Copy out the lines of the records below exactly, keeping every line and its order.
====
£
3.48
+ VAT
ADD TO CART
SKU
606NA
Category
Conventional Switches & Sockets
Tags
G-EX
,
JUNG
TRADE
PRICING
====
## Reply
£
3.48
+ VAT
ADD TO CART
SKU
606NA
Category
Conventional Switches & Sockets
Tags
G-EX
,
JUNG
TRADE
PRICING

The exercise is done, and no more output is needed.